● **EXERCISE REQUIREMENTS**
Copy out verbatim the lines between the one containing "Spec: line order" and the one containing "0.014424, 0.926075, 0.590039]]", both included.

● **PROVIDED MATERIAL**

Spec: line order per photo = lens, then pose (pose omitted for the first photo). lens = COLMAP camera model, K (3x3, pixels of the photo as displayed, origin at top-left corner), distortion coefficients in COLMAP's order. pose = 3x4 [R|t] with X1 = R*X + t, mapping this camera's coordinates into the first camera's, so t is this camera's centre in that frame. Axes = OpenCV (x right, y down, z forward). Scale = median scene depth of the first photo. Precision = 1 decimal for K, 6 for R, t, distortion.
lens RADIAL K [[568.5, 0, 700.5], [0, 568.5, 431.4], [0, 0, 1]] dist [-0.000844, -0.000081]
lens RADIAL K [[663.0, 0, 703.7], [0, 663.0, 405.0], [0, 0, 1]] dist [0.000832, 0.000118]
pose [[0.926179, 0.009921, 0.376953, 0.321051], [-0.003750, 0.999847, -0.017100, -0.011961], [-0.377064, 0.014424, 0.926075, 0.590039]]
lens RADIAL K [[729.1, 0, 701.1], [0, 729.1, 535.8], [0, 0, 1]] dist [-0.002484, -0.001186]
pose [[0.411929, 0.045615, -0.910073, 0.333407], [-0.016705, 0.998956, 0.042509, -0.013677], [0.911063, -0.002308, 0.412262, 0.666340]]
...
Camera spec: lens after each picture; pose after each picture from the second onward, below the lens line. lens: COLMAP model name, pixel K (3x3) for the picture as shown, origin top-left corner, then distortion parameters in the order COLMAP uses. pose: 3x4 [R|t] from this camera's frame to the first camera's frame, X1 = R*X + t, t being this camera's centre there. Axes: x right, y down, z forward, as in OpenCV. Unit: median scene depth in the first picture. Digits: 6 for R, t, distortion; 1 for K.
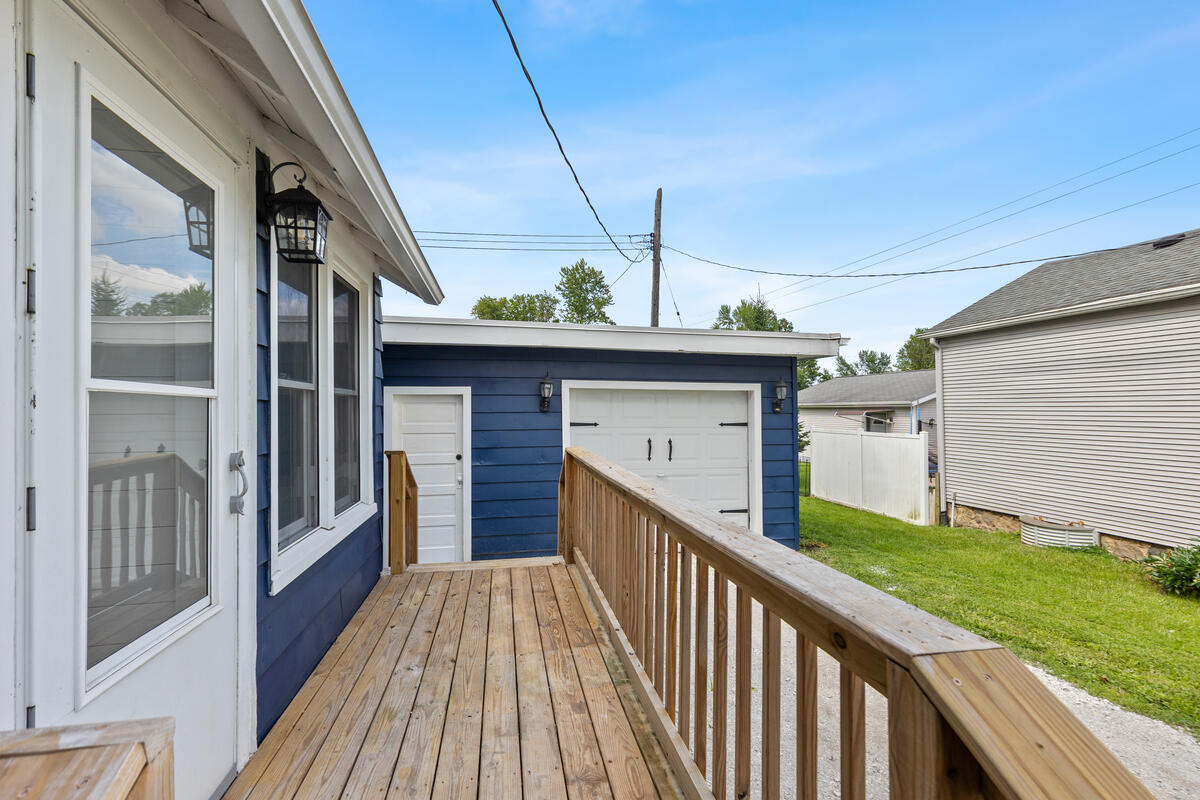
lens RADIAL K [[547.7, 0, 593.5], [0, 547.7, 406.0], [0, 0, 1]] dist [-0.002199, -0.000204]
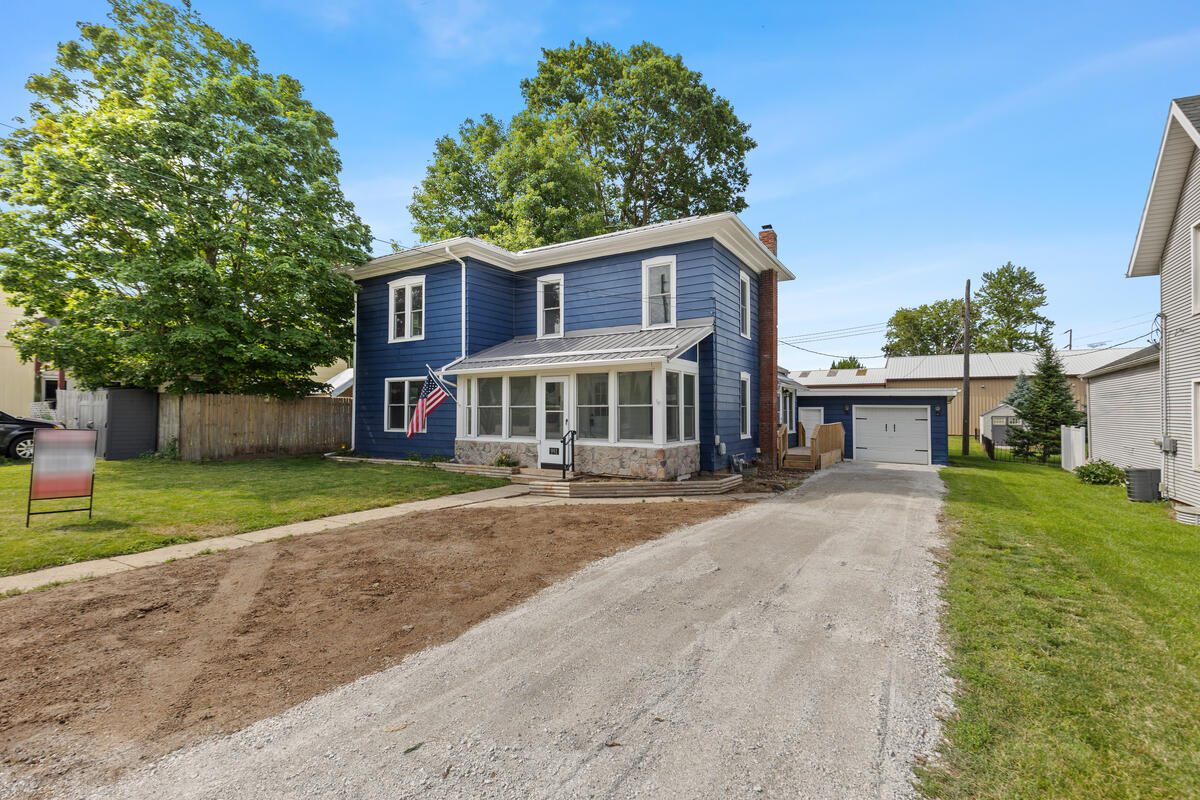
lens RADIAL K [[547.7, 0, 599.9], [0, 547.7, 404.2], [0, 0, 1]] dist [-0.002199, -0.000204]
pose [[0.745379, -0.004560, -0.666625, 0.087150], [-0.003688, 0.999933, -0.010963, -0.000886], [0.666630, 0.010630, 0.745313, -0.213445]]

● **RESULT BELOW**
Spec: line order per photo = lens, then pose (pose omitted for the first photo). lens = COLMAP camera model, K (3x3, pixels of the photo as displayed, origin at top-left corner), distortion coefficients in COLMAP's order. pose = 3x4 [R|t] with X1 = R*X + t, mapping this camera's coordinates into the first camera's, so t is this camera's centre in that frame. Axes = OpenCV (x right, y down, z forward). Scale = median scene depth of the first photo. Precision = 1 decimal for K, 6 for R, t, distortion.
lens RADIAL K [[568.5, 0, 700.5], [0, 568.5, 431.4], [0, 0, 1]] dist [-0.000844, -0.000081]
lens RADIAL K [[663.0, 0, 703.7], [0, 663.0, 405.0], [0, 0, 1]] dist [0.000832, 0.000118]
pose [[0.926179, 0.009921, 0.376953, 0.321051], [-0.003750, 0.999847, -0.017100, -0.011961], [-0.377064, 0.014424, 0.926075, 0.590039]]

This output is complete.